Faced with bland rows of multiplexes listing the same blockbuster releases, it is tempting to fall into a celluloid depression in Bogotá. Aside from occasional impractical late-night arthouse slots, the only place in the listings showing anything out of the ordinary in anywhere out of the ordinary is Usaquen’s Cinema Paradiso.
Cinema Paradiso (Cra 6 No. 119B-56) shows an interesting mix of mainstream and art-house films in opulent surroundings, a slice of Hollywood golden age glamour in the Colombian capital. But is this all the city has to offer the intrepid viewer? Upon delving deeper, Bogotá’s hidden cinema scene reveals everything from blurry projections on tattered screens in bars to long-established “cineclubs” and enthusiastic debates about camera angles.
Colombia has produced a host of film clubs: from the original Cineclub de Colombia (founded in 1949) through Andres Caicedo’s famous Cineclub de Cali in the early 70’s to more contemporary organizations such as the Universidad Central’s Cine Club. With three decades of uninterrupted projection, the Universidad Central Cine Club is one of the heavyweights not only in Bogotá but nationwide. The Sala Fundadores (Cra 7 No.22-79) is the Central Cine Club’s base of operations, and currently this space is being shared by the Cinemateca Distrital while this other longstanding organization has its premises renovated. This means a cinematic bonanza for viewers as large quantities of high quality national and international films are screened in one convenient location.
Ivan Acosta, Director of the Cine Club Central and President of the National Association of Cine Clubs, believes that while the phenomenon of these screening groups in Colombia has its origins in an intellectual and academic movement, it owes its continued success and popularity to a wider audience. “Cinema in Latin America has always been a social phenomenon. The Golden Age of Mexican cinema coincides with the beginning of the cineclub movement in Colombia. The public began to become interested not just in seeing the movies but also learning about how these were made.”
This popularity continues to this day with a diverse selection of capital dwellers taking advantage of the Cine Club’s affordable prices and varied programme. An average audience is pure mixture – from students and office workers to old age pensioners, and for Acosta the presence of these last viewers is particularly gratifying.

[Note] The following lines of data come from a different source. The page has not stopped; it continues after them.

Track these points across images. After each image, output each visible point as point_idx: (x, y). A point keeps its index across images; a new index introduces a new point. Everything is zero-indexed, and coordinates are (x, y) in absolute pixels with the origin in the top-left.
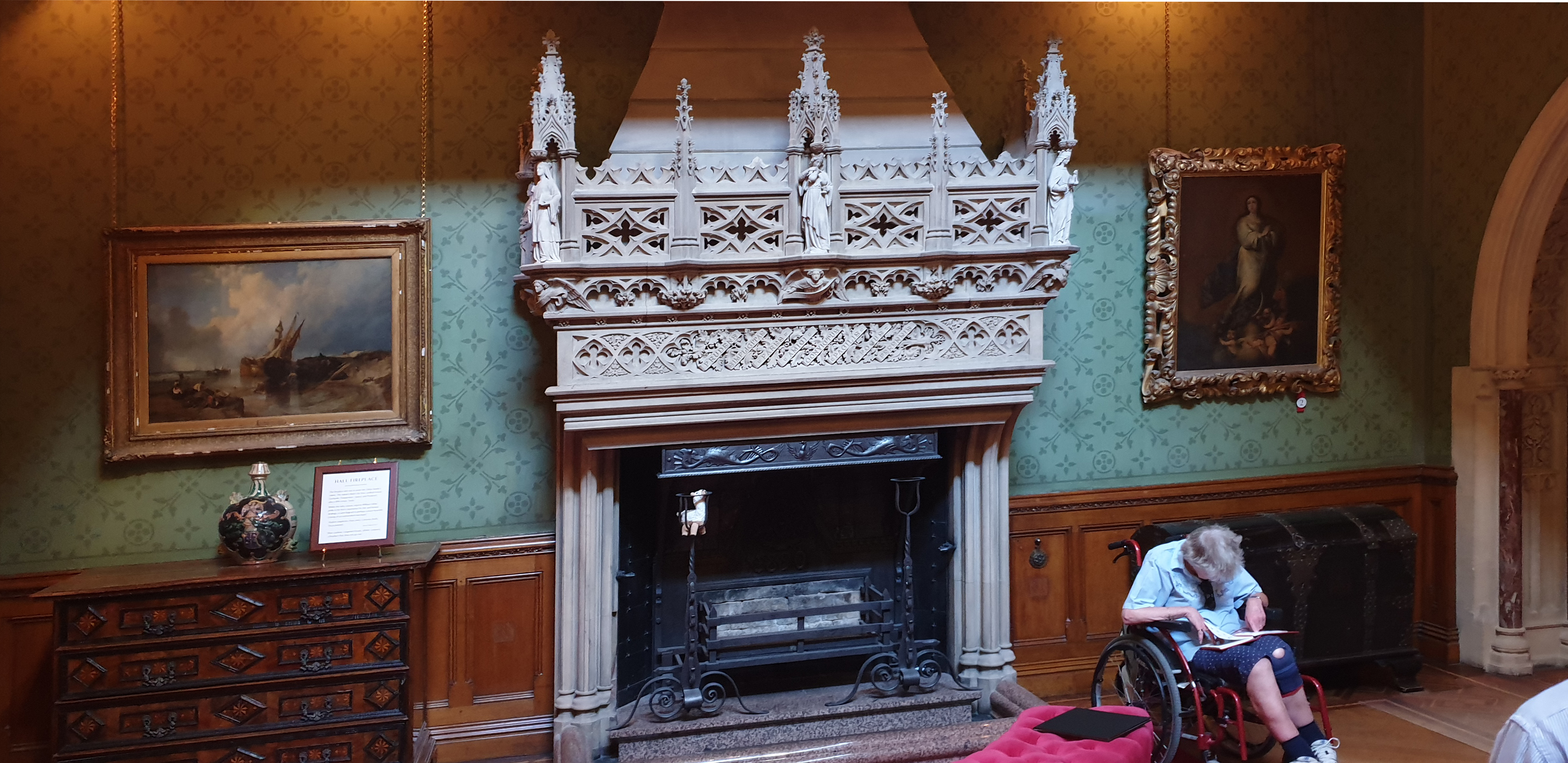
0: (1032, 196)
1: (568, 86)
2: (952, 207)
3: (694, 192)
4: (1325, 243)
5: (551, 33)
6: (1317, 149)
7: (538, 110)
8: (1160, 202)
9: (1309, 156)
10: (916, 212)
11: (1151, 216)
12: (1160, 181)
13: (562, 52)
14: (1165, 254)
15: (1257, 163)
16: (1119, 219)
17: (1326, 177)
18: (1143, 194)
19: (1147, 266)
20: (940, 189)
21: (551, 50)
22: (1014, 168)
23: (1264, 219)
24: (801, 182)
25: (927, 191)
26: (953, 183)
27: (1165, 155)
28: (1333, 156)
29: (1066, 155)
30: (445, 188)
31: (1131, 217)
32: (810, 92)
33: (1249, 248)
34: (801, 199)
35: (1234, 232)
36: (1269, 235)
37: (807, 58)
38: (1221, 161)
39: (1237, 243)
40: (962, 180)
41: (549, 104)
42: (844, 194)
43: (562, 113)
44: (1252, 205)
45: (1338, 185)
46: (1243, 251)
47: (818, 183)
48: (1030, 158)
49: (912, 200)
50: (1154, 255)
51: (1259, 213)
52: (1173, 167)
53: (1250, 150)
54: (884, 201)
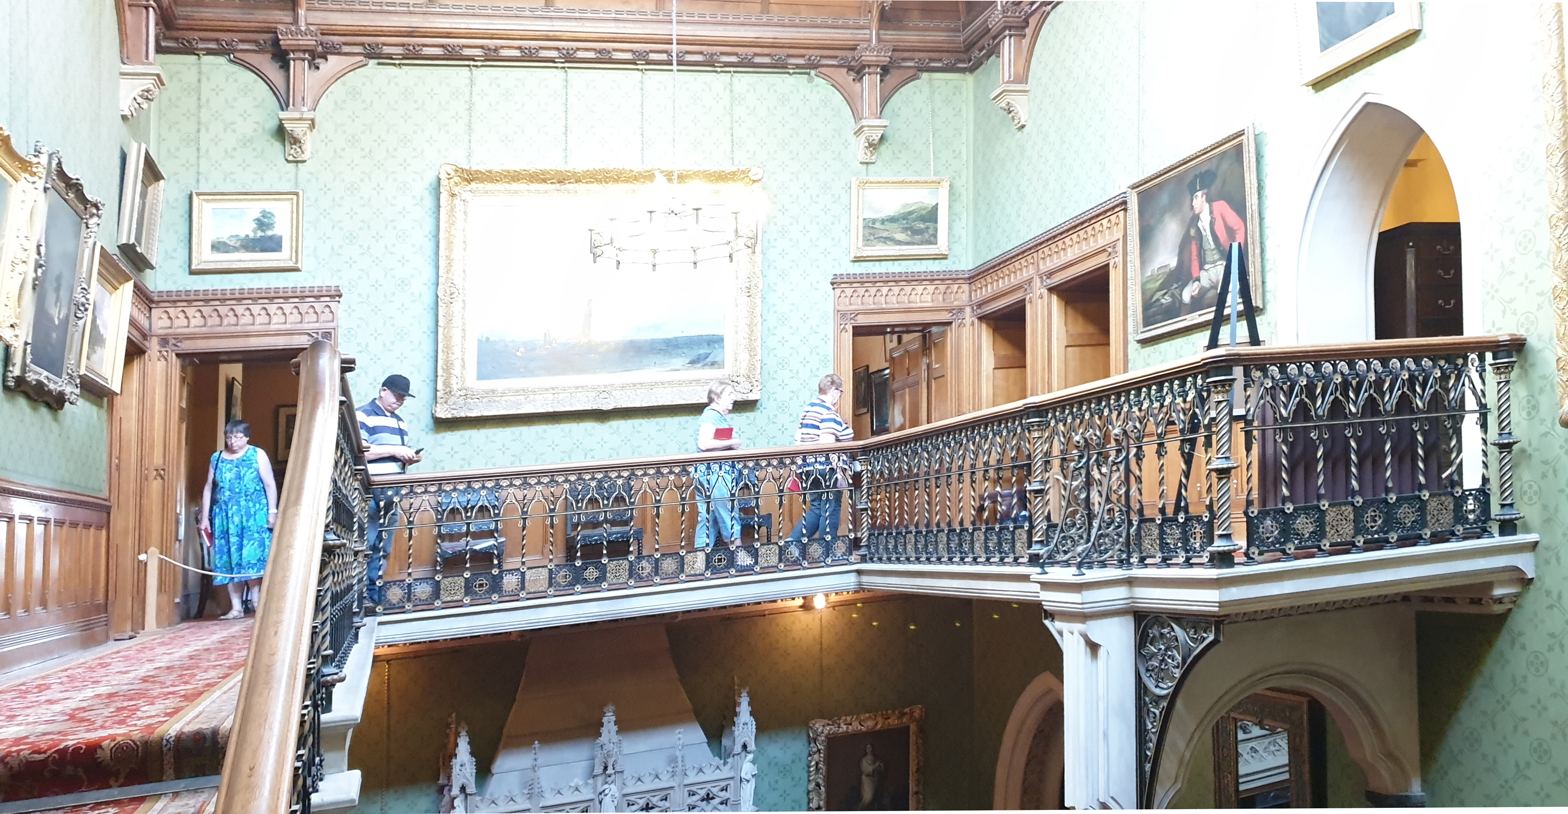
0: (731, 782)
1: (472, 754)
2: (686, 794)
3: (541, 805)
4: (913, 767)
5: (463, 724)
6: (907, 710)
7: (456, 770)
8: (815, 753)
9: (903, 714)
10: (666, 799)
11: (811, 762)
12: (815, 740)
13: (469, 733)
14: (818, 785)
15: (870, 723)
16: (793, 762)
17: (913, 728)
18: (807, 744)
19: (809, 792)
20: (679, 786)
21: (464, 733)
22: (722, 767)
23: (876, 757)
24: (601, 794)
25: (672, 788)
26: (687, 782)
27: (817, 725)
28: (917, 714)
29: (750, 757)
30: (396, 791)
31: (800, 759)
32: (606, 742)
33: (868, 775)
34: (600, 802)
35: (859, 766)
36: (879, 766)
37: (605, 720)
38: (851, 724)
39: (861, 773)
40: (692, 778)
41: (461, 766)
42: (625, 795)
43: (468, 770)
44: (869, 748)
45: (921, 730)
46: (864, 777)
47: (609, 795)
48: (730, 760)
49: (664, 793)
50: (812, 786)
51: (874, 753)
52: (822, 732)
53: (867, 715)
54: (648, 795)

“Sometimes you’ll see the older members of the audience engaged in heated discussions with the younger ones, debating techniques or reminiscing about cinema in years gone by. These seniors are incredibly knowledgeable about the cinema and often they were involved in film movements in their youth.”
The Central Cine Club – and others like it in Colombia – has evolved through the years like celluloid. 35mm projections exist alongside video and digital media. For Acosta, the next big movement however will be a social one. “We are working on the creation of a social film club using the cultural and academic force of the organization to involve people from marginalized spaces in the city in the production of images.” Returning to cinema’s popular roots and using culture to reconnect people in isolated areas of Bogotá – the future looks bright for the club.
Several museums also run regular cinema screenings with the best of the bunch being the Museum of Modern Art (MamBo) and the dinky Museo de Arte y Cultura. This latter may not be one of the biggest or most famous of the capital’s museums but its extensive cultural activities make it worth seeking out.
Located on Calle 36 beside the Parque Nacional, the Museo de Arte y Cultura has a tiny projection room tucked away among a tantalizing bookshop and gallery rooms where films are beamed onto a wall before rows of seated spectators. Films are shown in thematic cycles and each showing is followed by an informative talk and audience discussion. A run of films by female directors showed Colombian viewers the grittier side of urban Europe through films like Andrea Arnold’s “Red Road.”
A few blocks further south viewers sit cozy and illuminated by the glow of the screen in a small auditorium of the MamBo. Rows of itchy seats face a small screen projecting a slow-moving Patagonian road movie. The blots and lines appearing periodically on the crackling screen along with the whirr of the projector give this cinema a vintage feel, reel escapism from the grey rain of a Sunday afternoon.
If you want to combine your film with a mulled wine or keep out the chill of a Bogotá night head to Cafe Cinema on the corner of the Carrera Séptima with Calle 55. An eclectic selection of films are projected onto the back wall while viewers lounge in plush seats seemingly salvaged from an elderly bus, sipping from glasses of steaming wine with frosted sugar rims. At $5,000 per showing – including hot beverage – this is an agreeable and economical option for whiling away some hours. Screenings are Monday, Tuesday, Wednesday at 5:00 pm.
The charm of these cinemas lie in their survival as an antidote to main- stream movies and the uniqueness each one projects. No matter in which you find yourself as you settle down in the chair and watch the blurry screen rear-range itself into a sharp image, you become part of a community of cinemagoers, scattered across the city but united by a love of the seventh art.